___ Excerpted passage ___
Once your shutter speed gets below 1/20, you can obviously no longer get 20FPS (and there is no time for any in-between viewfinder frames).  So by this point, the camera burst rate slows down and simply displays only the frames you took after you take them, in a pure slideshow mode (just like the Z6 & Z7).  So this 1/8 to 1/200 range is a spectrum:  at 1/8 you get a pure slideshow; and at 1/200, you get almost blackout free at 120FPS, interrupted intermittently by a slideshow at 20FPS.

I think in theory, Nikon could have kept blackout-free at 30FPS or 60FPS viewfinder.  My guess is they didn’t either due to complications in designing the dual stream controller for consistency and low shutter latency or for tracking & autofocus performance.

This “slideshow” mode is how the Z6 & Z7 (ii’s) do it.  Except, on the Z8, this is an exceptionally fast slideshow at worst.  It feels more like my Nikon 1 V3–shooting super fast with a fast slideshow in the viewfinder and little electronic shutter sounds at 20FPS.  Meanwhile, my Z6, displays a more delayed slideshow, and at around half the speed, with mechanical shutter sounds.  It appears that not only is the slideshow on the Z6 slower, but the processor might take a moment before it displays, and the sensor might take a moment to switch readout modes.

Earlier, I said setting D12 should be on.  If it’s off, instead of the frame you just took, you’ll see the viewfinder but with a blackout frame at 20FPS for each shot you take, roughly equal in duration to your shutter speed.  Which brings us to the next section:

Once you get to 1/6 or slower (configurable), the camera completely blacks out the viewfinder during an exposure with no slideshow and then shows a few EVF frames in-between shots.  Just like if you had set D12 to off, it no longer shows each shot you just took.
___
## Exercise requirements
1) List every shutter speed written as a fraction in the viewfinder passage.
2) Render this sentence from the viewfinder passage in Spanish: "Earlier, I said setting D12 should be on."
3) Please print everything in the viewfinder passage from "Once your shutter" down to "slideshow at 20FPS.".
The lines after this point aren't needed.
___ Provided data ___
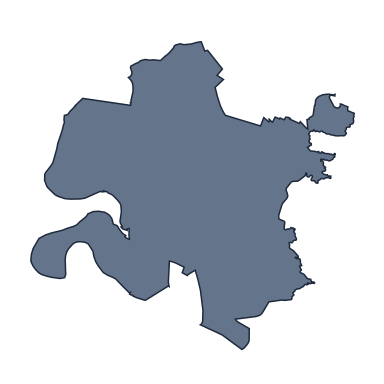 Tlacojalpan, Veracruz, Mexico (Natural Earth projection), rotated 277°
{"feature_id": "50627088B3891560925219", "entity_name": "Tlacojalpan", "entity_type": "district", "adm_level": 2, "iso_a3": "MEX", "parent_name": "Mexico", "parent_adm1": "Veracruz", "projection": "natural_earth1", "projection_center": [-95.942, 18.194], "detail": "fine", "context": "isolated", "style": "filled", "palette": "slate", "viewbox_px": 384, "rotation_deg": 277, "n_neighbors": 0, "source": "geoboundaries", "source_scale": "gbopen_adm2", "svg_char_len": 6060}
<svg xmlns="http://www.w3.org/2000/svg" viewBox="0 0 384 384"><g transform="rotate(277 192 192)"><path d="M120.1,317.1L123.6,313.6L124.6,311.6L124.9,310.0L125.8,309.0L126.5,309.0L127.9,310.1L131.3,307.8L132.0,308.0L132.2,309.7L132.6,309.8L134.8,308.2L137.8,307.8L138.6,307.2L138.8,306.5L138.7,304.1L139.1,302.8L139.7,302.5L139.9,302.7L139.8,305.2L140.2,305.4L141.3,305.2L146.1,299.8L148.0,296.0L149.0,295.4L151.8,295.3L152.8,294.6L153.7,294.7L154.0,295.7L153.7,296.7L154.1,297.8L156.1,298.6L156.6,299.6L156.8,301.0L157.7,301.4L158.6,301.2L161.0,299.6L163.5,299.3L164.0,298.4L164.5,298.1L165.5,298.0L166.0,298.4L166.7,297.5L167.0,297.6L167.1,298.6L167.7,298.8L168.7,296.5L168.4,296.2L168.8,294.5L167.8,294.2L167.3,293.7L167.1,292.0L166.8,291.0L166.1,290.3L166.2,288.2L167.6,287.8L173.3,287.8L174.3,286.8L175.6,282.0L176.4,281.4L178.6,281.0L180.6,281.1L190.7,282.9L192.9,284.0L197.1,286.9L199.7,287.6L202.6,286.6L205.4,285.1L207.0,285.1L214.1,289.4L214.8,290.6L215.6,295.4L216.6,296.9L221.6,302.0L222.6,302.6L224.5,302.6L224.8,303.0L224.3,303.6L221.8,304.1L221.1,304.9L221.2,306.3L223.1,307.8L222.9,309.0L222.3,309.5L221.3,309.6L219.7,308.8L218.2,308.9L217.9,309.4L218.0,312.4L216.5,313.4L215.9,314.7L216.1,315.6L216.6,316.0L217.9,315.5L218.6,315.6L219.4,317.1L221.2,318.8L221.1,321.4L222.7,323.4L222.6,324.7L223.1,325.7L223.0,326.2L222.3,326.9L222.4,327.8L222.7,328.1L224.8,327.7L224.4,325.6L224.8,324.8L225.6,324.3L225.2,322.9L225.6,321.8L225.7,320.5L227.0,318.7L228.0,318.8L229.1,321.6L230.2,321.9L231.0,321.8L231.9,320.7L232.9,321.5L233.3,320.3L235.0,318.8L236.4,319.1L238.5,318.2L238.7,316.9L238.3,316.1L239.4,315.8L240.1,315.9L240.5,316.5L240.2,317.5L240.4,319.1L239.9,319.9L240.1,322.2L239.6,324.1L239.6,324.7L240.2,325.7L241.8,327.8L243.5,328.3L244.0,329.3L244.6,329.5L245.7,328.8L246.8,329.7L247.4,329.5L247.6,329.0L246.1,327.5L246.0,327.0L246.6,325.5L246.1,324.3L246.7,323.3L246.4,319.2L247.1,318.2L246.7,317.2L247.7,316.3L247.5,315.6L246.4,315.4L246.2,314.8L246.4,313.2L247.6,312.9L246.9,310.8L247.3,309.2L247.2,304.8L247.5,304.2L250.4,301.2L250.8,301.3L251.3,302.6L252.2,303.1L252.7,304.3L253.3,304.7L254.6,304.4L254.9,304.0L255.0,302.7L255.8,302.7L257.0,301.8L257.8,301.9L258.8,302.8L260.2,302.0L262.2,302.2L263.3,300.8L265.8,301.5L266.9,302.6L267.0,304.4L268.7,305.3L268.6,305.7L267.6,306.2L267.1,307.2L267.1,307.7L267.8,308.4L267.1,311.4L268.3,313.0L268.3,313.8L267.4,314.8L267.2,316.4L266.0,318.4L266.3,320.7L265.7,322.4L265.6,325.7L265.3,326.3L265.4,329.8L266.1,333.3L266.3,336.1L267.7,337.5L268.6,338.0L269.7,337.8L270.6,336.6L271.6,336.7L272.7,337.4L274.6,337.4L275.7,339.0L275.6,340.6L276.6,341.0L278.0,340.6L278.7,341.5L279.2,343.0L280.2,343.7L282.3,343.8L284.2,343.2L285.8,343.3L286.7,343.7L287.9,343.1L289.8,343.5L291.7,336.7L293.7,336.3L295.5,336.4L296.3,332.9L297.2,330.5L297.5,328.5L295.1,328.7L293.2,327.1L293.1,324.8L294.0,322.6L302.3,316.8L304.2,316.9L305.1,318.8L304.7,322.1L306.4,322.0L305.6,320.6L305.8,315.7L305.1,312.3L304.3,309.6L302.3,306.2L300.4,304.5L298.1,303.5L293.0,303.6L292.9,303.1L282.7,302.8L279.5,299.1L278.4,299.2L277.9,297.3L268.6,299.2L269.2,297.8L275.0,290.9L273.1,290.2L276.2,280.2L277.0,280.6L277.8,278.5L277.7,275.9L274.9,274.8L276.2,270.4L275.2,270.1L276.5,265.4L271.1,263.4L271.2,262.8L274.3,258.9L272.9,260.5L271.0,259.7L274.6,254.2L265.9,252.0L272.1,216.1L273.0,215.0L276.6,212.4L281.3,209.5L290.2,205.4L298.7,202.2L307.5,209.5L310.8,202.7L317.8,207.2L334.5,190.2L333.4,187.5L342.2,182.9L342.0,181.8L341.2,178.9L338.8,173.1L337.2,165.9L337.7,162.2L335.8,157.7L334.5,156.5L332.8,156.1L328.1,153.0L324.3,149.8L323.3,148.4L323.1,148.5L318.6,144.6L318.5,137.5L317.7,134.0L317.8,129.3L316.1,125.0L313.7,122.5L312.5,120.2L309.4,115.9L307.8,115.8L303.9,117.6L301.7,117.9L299.5,117.1L297.9,114.9L295.9,117.4L293.3,119.4L290.9,120.3L287.5,120.9L284.0,121.2L275.4,120.3L273.7,120.8L273.4,120.6L273.3,120.0L270.5,120.5L271.6,72.1L263.3,65.4L263.1,65.7L257.3,61.2L253.7,59.2L252.5,56.0L248.4,56.1L245.3,56.9L242.4,56.2L237.4,55.7L224.0,52.9L218.1,52.5L204.4,50.4L200.7,48.7L193.2,44.2L191.4,43.7L185.6,44.3L180.3,47.0L178.5,48.6L172.8,56.1L171.4,59.3L169.9,66.8L170.1,72.2L171.5,82.0L172.8,86.4L181.3,100.6L181.3,102.2L181.6,102.6L181.2,102.9L182.0,104.1L181.4,104.6L181.9,105.3L182.2,105.1L181.8,106.4L181.9,107.8L180.8,108.8L180.0,112.0L178.5,114.6L175.4,118.5L172.3,121.7L170.2,123.0L165.5,124.0L162.9,124.3L154.2,124.1L152.4,124.7L149.0,127.1L148.6,125.8L146.9,127.7L146.0,132.4L147.4,131.9L148.1,134.1L141.4,134.7L137.5,135.7L138.4,132.1L139.3,130.9L140.6,131.7L142.3,128.4L144.0,126.5L146.5,124.1L149.5,121.8L150.5,117.8L155.8,115.7L158.5,113.3L159.9,111.1L161.3,107.8L161.5,101.5L160.5,96.3L157.5,91.2L156.1,90.8L154.3,89.6L148.8,84.3L145.2,81.5L143.2,78.1L140.6,72.3L138.0,67.6L134.4,57.9L131.6,52.0L127.3,45.8L116.5,41.2L110.5,40.2L104.9,40.4L103.2,40.7L99.1,43.3L96.4,45.8L93.2,49.6L91.7,53.1L90.7,58.7L90.2,63.1L90.1,71.8L91.5,76.0L94.6,76.7L109.5,74.4L113.5,74.3L117.2,75.0L120.6,76.4L125.9,80.1L127.4,81.8L128.7,84.8L129.1,87.8L129.1,92.0L127.7,95.5L121.1,100.9L116.0,102.5L111.2,104.9L107.4,107.8L101.3,113.7L99.1,118.5L97.9,122.9L96.5,126.8L89.3,135.6L84.2,142.2L84.7,143.0L83.1,142.4L82.4,143.8L82.4,145.1L81.9,146.3L81.5,146.2L80.4,149.7L78.8,158.4L79.1,159.3L95.8,180.0L95.4,180.8L99.5,179.5L120.6,178.0L120.5,180.3L119.5,184.7L116.4,193.4L110.7,192.1L108.5,197.5L109.6,198.2L114.8,204.7L106.5,208.3L95.6,212.3L75.9,217.3L65.3,218.3L63.6,218.1L61.7,217.1L61.2,216.5L53.8,239.3L41.8,260.7L43.9,263.1L46.5,264.8L48.6,266.0L51.3,266.8L63.4,265.5L68.1,254.5L69.5,251.9L71.1,250.6L76.2,270.7L77.8,274.2L79.6,275.9L81.1,276.8L92.3,281.7L95.7,294.2L95.7,297.1L97.3,303.7L97.9,304.1L100.3,304.0L101.9,305.6L102.5,305.6L103.7,304.4L104.6,304.5L105.6,305.9L107.4,306.4L108.8,308.5L109.1,310.6L109.4,311.0L110.5,311.9L111.2,313.3L112.2,314.3L113.7,315.0L114.0,315.5L113.9,317.3L114.5,318.5L115.0,318.5L115.3,317.6L116.0,318.0L115.3,320.4L116.0,321.1L115.9,322.1L116.3,322.7L116.1,324.3L116.7,324.8L117.4,324.1L117.5,321.5L119.8,320.5L120.1,317.1Z" fill="#64748b" stroke="#1e293b" stroke-width="1.5"/></g></svg>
___
## Answers to each task
1) 1/20, 1/8, 1/200, 1/6

2) Antes dije que el ajuste D12 debería estar activado.

3)
Once your shutter speed gets below 1/20, you can obviously no longer get 20FPS (and there is no time for any in-between viewfinder frames).  So by this point, the camera burst rate slows down and simply displays only the frames you took after you take them, in a pure slideshow mode (just like the Z6 & Z7).  So this 1/8 to 1/200 range is a spectrum:  at 1/8 you get a pure slideshow; and at 1/200, you get almost blackout free at 120FPS, interrupted intermittently by a slideshow at 20FPS.